Грузный седой старик метался по подземелью, припадая на больную ногу и глухо стуча палкой по каменному полу. Его тень скользила по стенам, словно морское чудовище, бьющееся в агонии. Старик то судорожно перебирал ворох смятых бумаг, беспрестанно повторяя: «Гнусный вор! Он всё у меня забрал, ничего не оставил, ничего!», то снова принимался кружить между металлических столов, как дервиш, одержимый неистовой пляской.
Вытирая неопрятным рукавом слезящиеся глаза, он трясущимися пальцами в застарелых ожогах перелистывал толстые тетради в клеёнчатых переплётах. Срываясь на жалобный плач, расшвыривал по полу содержимое обитых жестью шкафов, в исступлении сминая бумагу ногами и разрывая листы наконечником палки. Поспешил к потайному ящику, судорожным движением сорвал с шеи ключ на тонком шнурке, отпер дверцу. Вглядевшись в пустоту тайного сейфа, покачал головой и по-детски всхлипнул.
До изнеможения кружа по комнате, старик быстро выдохся и осел бесформенной грудой в истёртом кожаном кресле, надсадно дыша и пытаясь унять клокотание в груди, ясно различимое при каждом вздохе.
Спустя недолгое время он зашевелился, неловко повернувшись, встал, перенеся вес своего тела на здоровую ногу, и достал из ящика стола небольшую склянку. Медленно вынул из горлышка притёртую каучуковую пробку и быстро, будто опасаясь передумать, глотнул мутную жидкость.
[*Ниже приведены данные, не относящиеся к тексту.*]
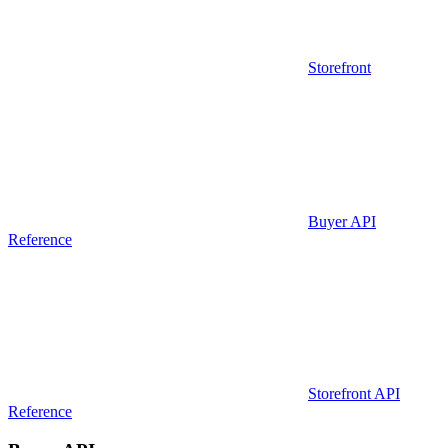
Storefront
Buyer API
Reference
Storefront API
Reference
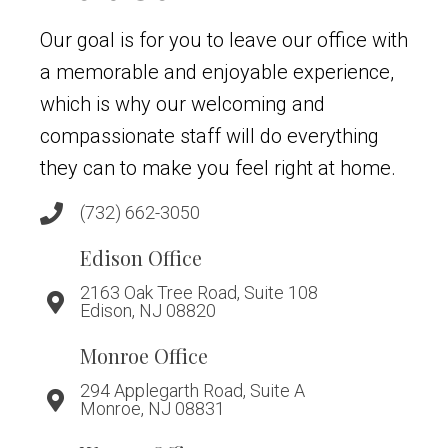
Our goal is for you to leave our office with
a memorable and enjoyable experience,
which is why our welcoming and
compassionate staff will do everything
they can to make you feel right at home.
(732) 662-3050
Edison Office
2163 Oak Tree Road, Suite 108
Edison, NJ 08820
Monroe Office
294 Applegarth Road, Suite A
Monroe, NJ 08831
Опираясь одной рукой о стол, он, морщась от горечи, выпил всё содержимое склянки, а затем швырнул её на пол.
Потом старик неловко опустился в кресло, чуть не упав, и устало смежил морщинистые веки. Склонив голову, с закрытыми глазами он долго вслушивался в несмолкающее бормотание подземных вод. Кулаки его расслабились, черты лица приобрели спокойное выражение.
Когда он потянулся за стопкой желтоватой бумаги, лежащей на краю стола, трясущиеся пальцы задели и чуть не опрокинули чернильницу. Медленным, очень плавным движением старик передвинул её подальше от края. Глубоко вздохнув, навис над столом, задумавшись, и принялся исписывать беглым почерком один лист за другим.
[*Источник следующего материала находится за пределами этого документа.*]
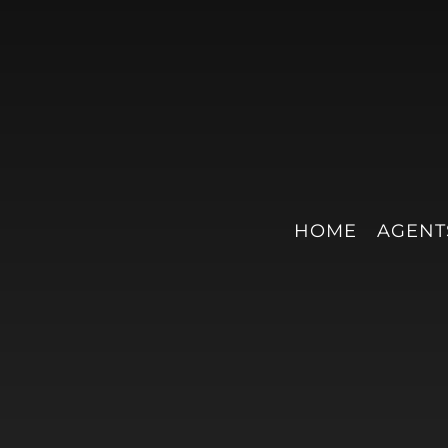
HOME
AGENT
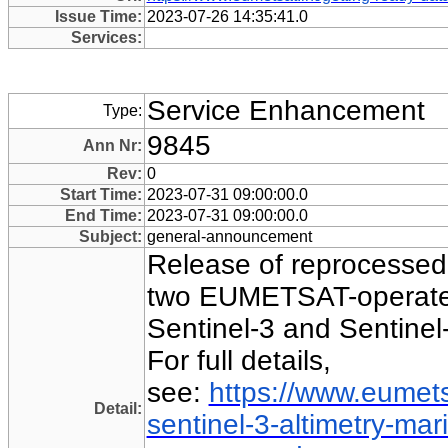
Issue Time:
2023-07-26 14:35:41.0
Services:
Service Enhancement
Type:
9845
Ann Nr:
Rev:
0
Start Time:
2023-07-31 09:00:00.0
End Time:
2023-07-31 09:00:00.0
Subject:
general-announcement
Release of reprocessed
two EUMETSAT-operated
Sentinel-3 and Sentinel-
For full details,
see:
https://www.eumets
Detail:
sentinel-3-altimetry-ma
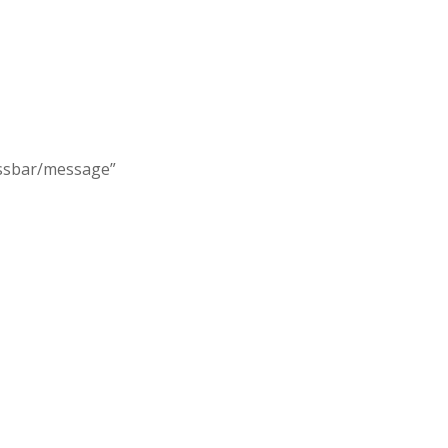
essbar/message”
Закончив и перечитав написанное, старик, зайдясь в жестоком приступе кашля, уверенным движением сложил письмо вчетверо и положил перед собой, наблюдая, как расправляется плотная бумага. Глаза его почти закрыты, голова клонится к груди, дыхание становится неслышным.
Казалось, будто старик, утомлённый отчаянными бесплодными поисками, засыпает. Внезапно, резко очнувшись, он хрипло вскрикнул и принялся что-то искать в ящиках стола. Осторожно, будто хрупкое яйцо, вынул полый стеклянный резервуар.
Помедлив, аккуратно поместил исписанный листок в стеклянную капсулу, бережно сомкнув её винтовые края. Растопил на огне свечи сургуч, окунул в него тонкую кисть и тщательно прошёлся ею по краям резервуара, надёжно запечатывая содержимое капсулы.
Движения старика становятся всё медленнее, он прикрывает веки, будто пламя свечного огарка становится непереносимым для его глаз. Неслышно шевеля губами, выпрямляет спину и, держа стеклянную капсулу двумя руками, долгое время смотрит на неё.
«Хорошо, вот теперь хорошо…» – выдыхает он с улыбкой, и улыбка эта полна облегчения. Тяжело подняв правую руку, он тянется к пламени свечи, подслеповато щурясь, и смыкает пальцы на фитиле, погружая комнату, себя и весь мир в блаженную темноту.